◆ LIST OF TASKS:
1 - Transcribe the quilt museum passage between "An opportunity has" and "already in the Permanent Collection.", inclusive.
2 - According to the quilt museum passage, why does the National Quilt Museum borrow antique quilts from other museums and collections? Answer in one to three sentences.

The National Quilt Museum, which has no antique quilts in its permanent collection, borrows antique quilts from other museums and collections to exhibit with the challenge quilts. New Quilts From
an Old Favorite 2012: Baskets and Antique Basket Quilts, on view from April 6 through July 10 at the National Quilt Museum in Paducah, includes five basket quilts borrowed from the New England Quilt Museum.
A c1885 Mini-Basket Quilt [1991.34] has 306 3 ½ inch basket blocks! It was donated to the New England Quilt Museum by the Binney Family and can be seen at http://www.quiltindex.org/fulldisplay.php?kid=21-41-55 . Another piece from our Permanent collection, Folk Art Flowers [1995.07], is a 1925 hand applique quilt made by John H. Yerger of Sanatoga, PA. It was a gift from Robert and Mary Lou Sutter and can be seen at http://www.quiltindex.org/fulldisplay.php?kid=21-41-F1. Another of our quilts on loan is a c1850 Basket Quilt [1998.08] made by Delia Birdsey Crocker and is one of nine quilts in the Reese Family Collection donated by John R. Reese. (For more information about another Reese Family quilt see the blog entry dated April 10, 2012.) This quilt can be seen at http://www.quiltindex.org/fulldisplay.php?kid=21-41-86. Another piece is a c1870 Basket Quilt [1999.13] from Pennsylvania donated by the Gail Binney. It is pictured in the May/June issue of Quiltmaker Magazine along with a pattern to make the quilt. It is also pictured at http://www.quiltindex.org/fulldisplay.php?kid=21-41-6E . We also loaned a lovely Red and White Basket Quilt [2004.11] donated by Matha Sabin. This c1860 quilt can seen at http://www.quiltindex.org/fulldisplay.php?kid=21-41-7A
Four of these quilts (all except 1995.07) were on display at NEQM in the Donahue Permanent Collection Gallery during Fall 2011.
~ Laura P. Lane, NEQM Collections Manager
The generosity of many donors has allowed the New England Quilt Museum to amass a collection of more than 400 quilts. Large museums often have dedicated funds for purchasing objects to enhance their collections. As a smaller museum with
limited resources, the NEQM has not until now had that luxury.
An opportunity has just arisen, however, to acquire a piece with an amazing link to other quilts in the Permanent Collection. We are therefore establishing a fund to raise the money to purchase and conserve this just-discovered gem, as well as other extraordinary pieces that may from time to time become available but only for purchase.
The first piece we hope to acquire has an extraordinary link to a group of quilts already in the Permanent Collection.

◆ RECORD LIST:
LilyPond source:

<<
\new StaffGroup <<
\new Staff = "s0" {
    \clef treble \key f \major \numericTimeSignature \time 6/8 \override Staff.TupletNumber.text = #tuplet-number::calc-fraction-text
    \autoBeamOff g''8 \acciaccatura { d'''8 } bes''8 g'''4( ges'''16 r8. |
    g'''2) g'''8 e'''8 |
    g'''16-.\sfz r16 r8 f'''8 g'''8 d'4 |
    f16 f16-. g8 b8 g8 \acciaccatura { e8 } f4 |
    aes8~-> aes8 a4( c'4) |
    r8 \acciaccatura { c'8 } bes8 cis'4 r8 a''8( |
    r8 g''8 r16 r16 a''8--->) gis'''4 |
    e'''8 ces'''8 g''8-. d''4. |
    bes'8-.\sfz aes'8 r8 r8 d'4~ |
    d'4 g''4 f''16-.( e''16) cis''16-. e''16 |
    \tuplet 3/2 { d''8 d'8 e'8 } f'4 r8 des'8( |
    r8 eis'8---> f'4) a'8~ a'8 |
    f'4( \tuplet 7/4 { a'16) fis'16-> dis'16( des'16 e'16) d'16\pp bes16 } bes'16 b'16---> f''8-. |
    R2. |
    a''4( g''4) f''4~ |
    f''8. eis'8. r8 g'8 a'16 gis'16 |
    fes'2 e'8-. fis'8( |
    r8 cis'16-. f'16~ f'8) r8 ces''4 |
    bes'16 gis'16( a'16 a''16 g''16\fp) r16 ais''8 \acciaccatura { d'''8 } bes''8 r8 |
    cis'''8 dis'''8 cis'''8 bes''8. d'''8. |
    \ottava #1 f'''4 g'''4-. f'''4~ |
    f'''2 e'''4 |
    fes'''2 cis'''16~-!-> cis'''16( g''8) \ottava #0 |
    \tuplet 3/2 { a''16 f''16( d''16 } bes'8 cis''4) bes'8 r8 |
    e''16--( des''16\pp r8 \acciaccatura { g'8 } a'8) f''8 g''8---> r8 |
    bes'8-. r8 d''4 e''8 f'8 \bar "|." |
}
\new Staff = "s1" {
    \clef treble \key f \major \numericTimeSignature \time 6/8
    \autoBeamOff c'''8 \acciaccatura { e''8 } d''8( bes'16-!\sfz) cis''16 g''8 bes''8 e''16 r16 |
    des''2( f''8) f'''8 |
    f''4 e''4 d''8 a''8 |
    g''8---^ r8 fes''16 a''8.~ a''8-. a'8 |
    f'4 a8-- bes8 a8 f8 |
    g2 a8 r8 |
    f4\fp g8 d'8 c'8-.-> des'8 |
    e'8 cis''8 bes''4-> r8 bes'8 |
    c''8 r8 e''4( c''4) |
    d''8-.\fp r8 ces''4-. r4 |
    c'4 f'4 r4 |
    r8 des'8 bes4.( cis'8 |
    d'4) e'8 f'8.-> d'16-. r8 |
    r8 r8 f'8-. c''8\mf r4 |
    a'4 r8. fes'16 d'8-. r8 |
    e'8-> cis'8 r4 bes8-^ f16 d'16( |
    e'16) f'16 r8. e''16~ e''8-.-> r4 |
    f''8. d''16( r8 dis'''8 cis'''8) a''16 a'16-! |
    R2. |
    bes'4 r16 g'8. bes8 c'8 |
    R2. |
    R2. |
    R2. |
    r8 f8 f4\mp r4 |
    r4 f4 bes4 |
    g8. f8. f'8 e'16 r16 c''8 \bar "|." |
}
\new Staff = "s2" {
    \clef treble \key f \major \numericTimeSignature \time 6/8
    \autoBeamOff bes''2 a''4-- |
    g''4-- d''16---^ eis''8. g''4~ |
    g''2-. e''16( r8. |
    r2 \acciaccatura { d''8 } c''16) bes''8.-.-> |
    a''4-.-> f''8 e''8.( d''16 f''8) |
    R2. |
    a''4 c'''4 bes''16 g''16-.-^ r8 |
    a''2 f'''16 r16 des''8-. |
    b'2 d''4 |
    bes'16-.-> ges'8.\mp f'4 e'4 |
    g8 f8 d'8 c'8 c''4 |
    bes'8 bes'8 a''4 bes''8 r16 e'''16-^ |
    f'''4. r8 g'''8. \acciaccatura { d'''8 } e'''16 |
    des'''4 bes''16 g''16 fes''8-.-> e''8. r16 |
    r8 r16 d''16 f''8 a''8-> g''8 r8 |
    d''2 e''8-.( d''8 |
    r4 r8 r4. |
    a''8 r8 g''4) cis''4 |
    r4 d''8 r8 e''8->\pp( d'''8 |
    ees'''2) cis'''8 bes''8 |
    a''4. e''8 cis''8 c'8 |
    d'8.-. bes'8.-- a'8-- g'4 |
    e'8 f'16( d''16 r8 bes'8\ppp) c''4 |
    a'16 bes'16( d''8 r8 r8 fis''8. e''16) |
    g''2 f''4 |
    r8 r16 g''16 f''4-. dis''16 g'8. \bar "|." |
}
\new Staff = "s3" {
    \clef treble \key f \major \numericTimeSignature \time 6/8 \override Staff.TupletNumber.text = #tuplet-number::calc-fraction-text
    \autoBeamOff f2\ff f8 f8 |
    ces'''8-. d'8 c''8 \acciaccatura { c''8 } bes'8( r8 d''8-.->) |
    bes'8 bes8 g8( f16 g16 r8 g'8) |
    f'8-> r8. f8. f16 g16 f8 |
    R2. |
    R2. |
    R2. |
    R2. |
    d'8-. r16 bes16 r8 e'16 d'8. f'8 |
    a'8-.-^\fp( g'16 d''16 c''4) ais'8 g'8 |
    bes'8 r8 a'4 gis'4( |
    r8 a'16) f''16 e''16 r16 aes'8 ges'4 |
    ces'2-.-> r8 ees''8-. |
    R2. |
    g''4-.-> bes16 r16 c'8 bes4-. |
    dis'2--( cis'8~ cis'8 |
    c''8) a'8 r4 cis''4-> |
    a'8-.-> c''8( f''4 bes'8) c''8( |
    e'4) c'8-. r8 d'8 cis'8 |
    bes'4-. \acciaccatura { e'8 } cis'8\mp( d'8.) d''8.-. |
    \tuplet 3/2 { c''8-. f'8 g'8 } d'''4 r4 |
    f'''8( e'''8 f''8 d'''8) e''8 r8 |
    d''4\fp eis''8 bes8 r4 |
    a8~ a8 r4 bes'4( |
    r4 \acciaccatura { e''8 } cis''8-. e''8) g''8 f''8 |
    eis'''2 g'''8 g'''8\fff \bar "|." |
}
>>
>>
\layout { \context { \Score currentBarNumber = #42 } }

◆ EXERCISE ANSWERS:
1 -
An opportunity has just arisen, however, to acquire a piece with an amazing link to other quilts in the Permanent Collection. We are therefore establishing a fund to raise the money to purchase and conserve this just-discovered gem, as well as other extraordinary pieces that may from time to time become available but only for purchase.
The first piece we hope to acquire has an extraordinary link to a group of quilts already in the Permanent Collection.

2 - The National Quilt Museum has no antique quilts in its permanent collection. It borrows them from other museums and collections so it can exhibit them with the challenge quilts.